■ Exercise inputs
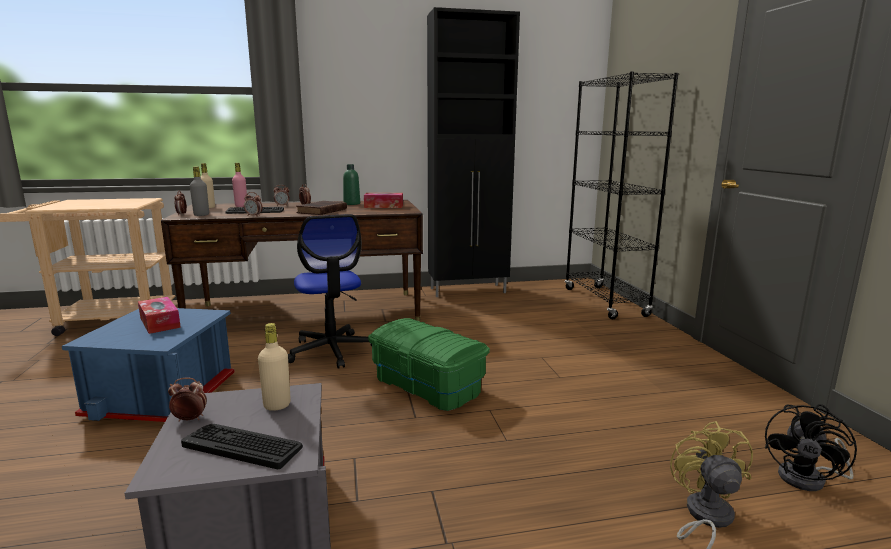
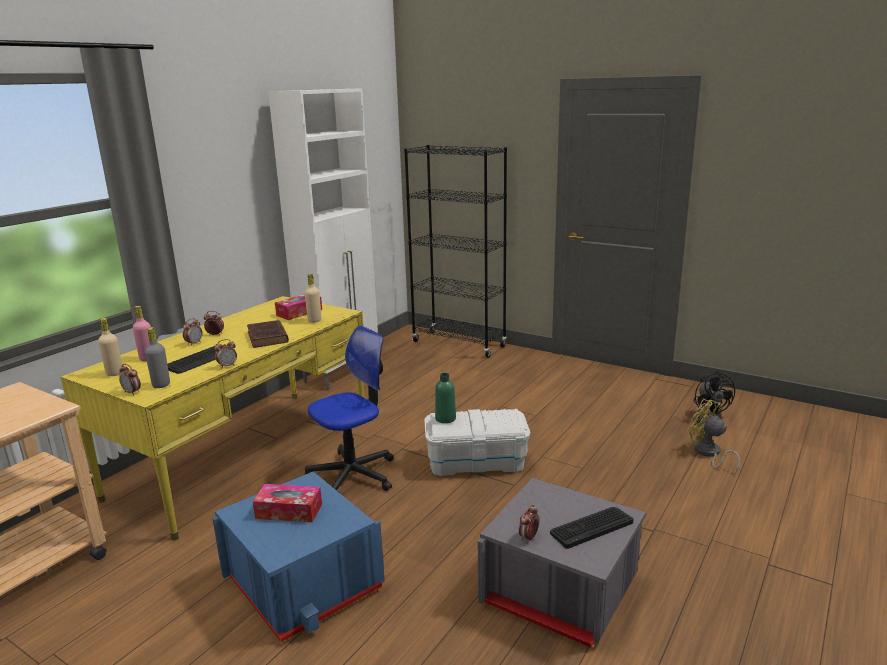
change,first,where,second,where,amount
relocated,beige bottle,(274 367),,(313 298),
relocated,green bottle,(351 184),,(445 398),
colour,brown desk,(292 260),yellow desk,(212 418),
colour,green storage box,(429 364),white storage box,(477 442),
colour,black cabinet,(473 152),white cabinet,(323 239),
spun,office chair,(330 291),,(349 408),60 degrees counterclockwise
* * *
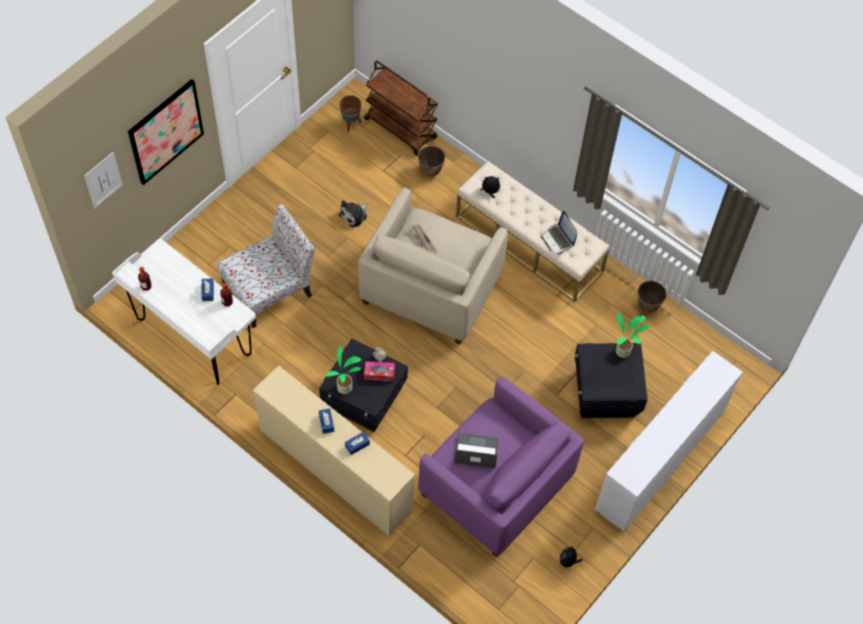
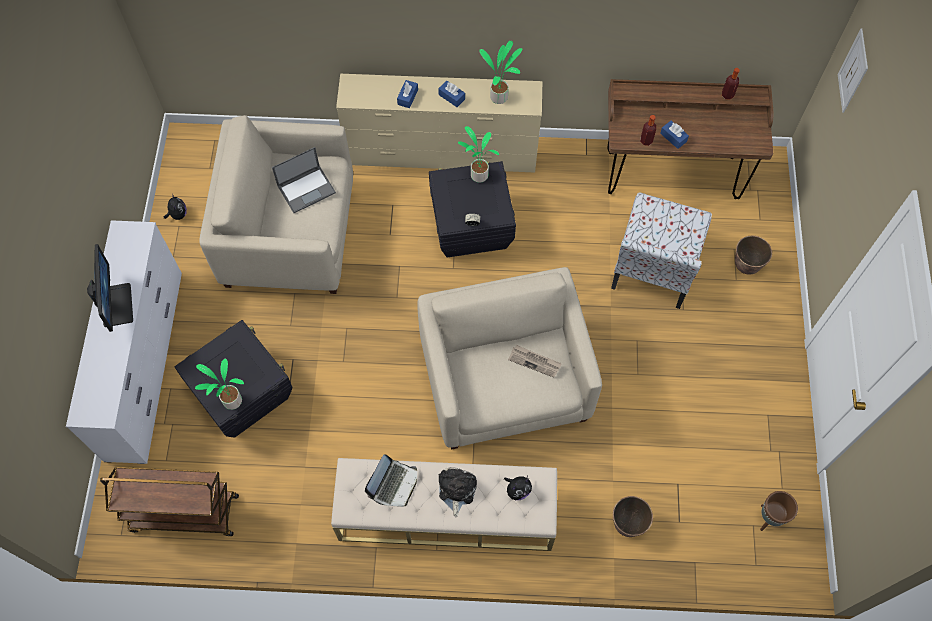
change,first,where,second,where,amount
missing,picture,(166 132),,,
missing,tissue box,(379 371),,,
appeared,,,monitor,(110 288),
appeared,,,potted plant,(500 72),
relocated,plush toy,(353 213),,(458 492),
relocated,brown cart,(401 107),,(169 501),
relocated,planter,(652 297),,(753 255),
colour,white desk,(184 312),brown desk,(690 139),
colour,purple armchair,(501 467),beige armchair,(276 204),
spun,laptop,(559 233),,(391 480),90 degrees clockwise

■ Work to be completed
Your answer must be a single number: the count of lines above that hold the word "green".

■ Written solution
2